The folk revival in the United States showed a growing interest in American folk music styles and was accompanied by various folk festivals. The first newspaper article advertises a folk festival that happened in 1970. Bill Monroe and the Bluegrass Boys are listed first, and there are other performers listed, such as blues guitarist Bukka White, a Mexican-American band, and two American Indians. With bluegrass music grouped alongside, and even above these other prominent folk music styles, it is interesting to look at bluegrass music and how and when it became recognized and categorized.
From my experiences of growing up with “folk” music, I would have assumed that bluegrass music would be at the heart of any discussion of American folk music. Most of the folk music I knew about was bluegrass, and the bluegrass music seemed to embody the meaning of folk. One article I found claims that bluegrass music is “the purest type of music in the world today.” For what reasons would this author claim that bluegrass music is the purest music? Perhaps they are the same reasons that led me to believe that bluegrass music was the most “folk” out of any other music I knew.

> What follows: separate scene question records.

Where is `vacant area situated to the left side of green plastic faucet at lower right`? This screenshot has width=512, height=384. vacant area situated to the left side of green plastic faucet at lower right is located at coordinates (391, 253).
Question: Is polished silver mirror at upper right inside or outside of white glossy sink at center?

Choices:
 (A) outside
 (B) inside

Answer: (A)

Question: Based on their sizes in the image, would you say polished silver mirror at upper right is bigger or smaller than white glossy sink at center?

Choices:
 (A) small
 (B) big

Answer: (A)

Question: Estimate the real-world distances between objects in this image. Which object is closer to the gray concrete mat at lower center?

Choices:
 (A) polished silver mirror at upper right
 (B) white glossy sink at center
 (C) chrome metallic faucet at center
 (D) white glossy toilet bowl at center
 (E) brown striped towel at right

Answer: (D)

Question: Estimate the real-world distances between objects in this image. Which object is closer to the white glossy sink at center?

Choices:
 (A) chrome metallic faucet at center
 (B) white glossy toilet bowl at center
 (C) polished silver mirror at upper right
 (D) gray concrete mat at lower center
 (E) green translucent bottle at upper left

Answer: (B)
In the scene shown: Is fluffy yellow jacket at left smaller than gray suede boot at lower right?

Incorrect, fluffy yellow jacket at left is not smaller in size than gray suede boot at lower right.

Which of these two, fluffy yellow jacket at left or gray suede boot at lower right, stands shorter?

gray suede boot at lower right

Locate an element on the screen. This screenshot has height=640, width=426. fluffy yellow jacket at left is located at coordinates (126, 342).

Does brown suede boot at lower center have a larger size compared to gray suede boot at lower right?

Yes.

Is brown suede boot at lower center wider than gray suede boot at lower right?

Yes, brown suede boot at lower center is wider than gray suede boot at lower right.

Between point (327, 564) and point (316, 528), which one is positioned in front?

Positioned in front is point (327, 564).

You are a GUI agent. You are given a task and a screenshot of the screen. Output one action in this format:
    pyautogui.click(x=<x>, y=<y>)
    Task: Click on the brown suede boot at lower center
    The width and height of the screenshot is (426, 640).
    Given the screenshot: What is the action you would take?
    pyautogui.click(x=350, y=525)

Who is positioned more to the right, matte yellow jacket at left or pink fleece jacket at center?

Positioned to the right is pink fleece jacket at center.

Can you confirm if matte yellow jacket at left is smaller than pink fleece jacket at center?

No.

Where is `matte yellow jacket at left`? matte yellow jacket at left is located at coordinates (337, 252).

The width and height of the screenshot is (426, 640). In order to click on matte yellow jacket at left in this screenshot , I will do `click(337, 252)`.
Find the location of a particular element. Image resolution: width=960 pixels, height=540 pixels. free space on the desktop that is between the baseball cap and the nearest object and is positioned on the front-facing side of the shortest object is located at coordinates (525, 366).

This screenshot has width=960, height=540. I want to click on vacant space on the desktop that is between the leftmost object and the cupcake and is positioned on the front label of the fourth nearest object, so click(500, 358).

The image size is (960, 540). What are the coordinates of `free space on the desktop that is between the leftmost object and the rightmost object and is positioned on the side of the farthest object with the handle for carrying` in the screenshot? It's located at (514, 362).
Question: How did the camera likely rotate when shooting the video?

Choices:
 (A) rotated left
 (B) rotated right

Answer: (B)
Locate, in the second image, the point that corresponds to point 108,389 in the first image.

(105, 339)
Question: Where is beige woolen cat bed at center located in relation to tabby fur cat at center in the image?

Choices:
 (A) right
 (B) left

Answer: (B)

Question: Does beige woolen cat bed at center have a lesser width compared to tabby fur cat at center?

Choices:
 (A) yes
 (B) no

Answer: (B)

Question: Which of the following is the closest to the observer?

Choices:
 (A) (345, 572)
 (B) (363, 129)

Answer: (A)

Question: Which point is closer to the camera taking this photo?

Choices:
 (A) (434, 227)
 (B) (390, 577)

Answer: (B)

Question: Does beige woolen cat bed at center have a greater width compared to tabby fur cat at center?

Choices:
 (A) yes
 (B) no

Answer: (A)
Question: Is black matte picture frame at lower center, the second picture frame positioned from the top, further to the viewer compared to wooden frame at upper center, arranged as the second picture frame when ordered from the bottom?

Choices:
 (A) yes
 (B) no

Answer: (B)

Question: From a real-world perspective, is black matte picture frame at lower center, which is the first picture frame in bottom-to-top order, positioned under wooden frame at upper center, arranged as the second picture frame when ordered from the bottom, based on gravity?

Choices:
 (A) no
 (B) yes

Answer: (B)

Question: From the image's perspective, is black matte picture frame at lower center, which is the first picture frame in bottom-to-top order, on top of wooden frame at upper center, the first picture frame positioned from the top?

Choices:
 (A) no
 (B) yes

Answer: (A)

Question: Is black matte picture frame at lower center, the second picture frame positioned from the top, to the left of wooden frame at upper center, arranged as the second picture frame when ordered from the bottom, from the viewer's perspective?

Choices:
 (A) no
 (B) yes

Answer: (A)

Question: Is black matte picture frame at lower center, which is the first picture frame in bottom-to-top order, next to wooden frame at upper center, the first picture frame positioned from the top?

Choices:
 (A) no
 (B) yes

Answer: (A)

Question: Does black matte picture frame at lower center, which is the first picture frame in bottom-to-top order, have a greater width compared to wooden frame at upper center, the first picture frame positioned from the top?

This bold claim may just be a strategic advertisement that simply reflects a desire to attract audiences, but there is no doubt that it connects to the role of bluegrass music in the folk revival. “Pure” in this context most likely means historically authentic. We have to question how “authentic” bluegrass music is. There are a few things that contradict the idea that it is purely folk music by definition. Richard Crawford notes that bluegrass music is based in the popular sphere, but looks towards the traditional sphere. Bluegrass music is defined by its old-fashioned instrumentation and older influences, such as Anglo-American folk singing and field hollers. While the connections to the past are strong, it is still a and it is known as a modern representation of Appalachian folk music with ties to popular music. Another contradiction has to do with the conception that folk music doesn’t have a clear original source. While bluegrass has many earlier influences that contributed to its existence, there is a more clear beginning with Bill Monroe and Earl Scruggs at the Grand Ole Opry. These facts don’t mean that bluegrass music isn’t folk music or that its history is too different from other folk music styles. However, I wonder what gave the writer of the second article and myself the impression that it was the purest form of music, or that it was the epitome of folk music.
Crawford, Richard. America’s Musical Life. New York: W. W. Norton & Company, Inc., 2001.
Evans, David. “Folk Revival Music.” The Journal of American Folklore 92, no. 363 (1979): 108-15.
Haring, Lee. “The Folk Music Revival.” The Journal of American Folklore 86, no. 339 (1973): 60.
Tribe, Ivan M. Mountaineer Jamboree. Lexington: University Press of Kentucky, 1984.
PS – Can you please add a title to your post? It makes it easier to link to. Thanks!
You’re totally right to put critical pressure on the claim that bluegrass is the “purest” folk music – “purest” is exactly the kind of hyperbolic writing that should make us skeptical. You did some great research for this post, and it was fun to see the primary sources you dug up. I would have liked to see more discussion of the “popular” nature of bluegrass; mostly you talked about its folkiness or lack thereof. What does the origins of bluegrass in the Grand Ole Opry have to do with Crawford’s designation of it as “popular” rather than “folk” music?
I’m really glad you were able to write about a topic of personal significance to you – keep up the great work!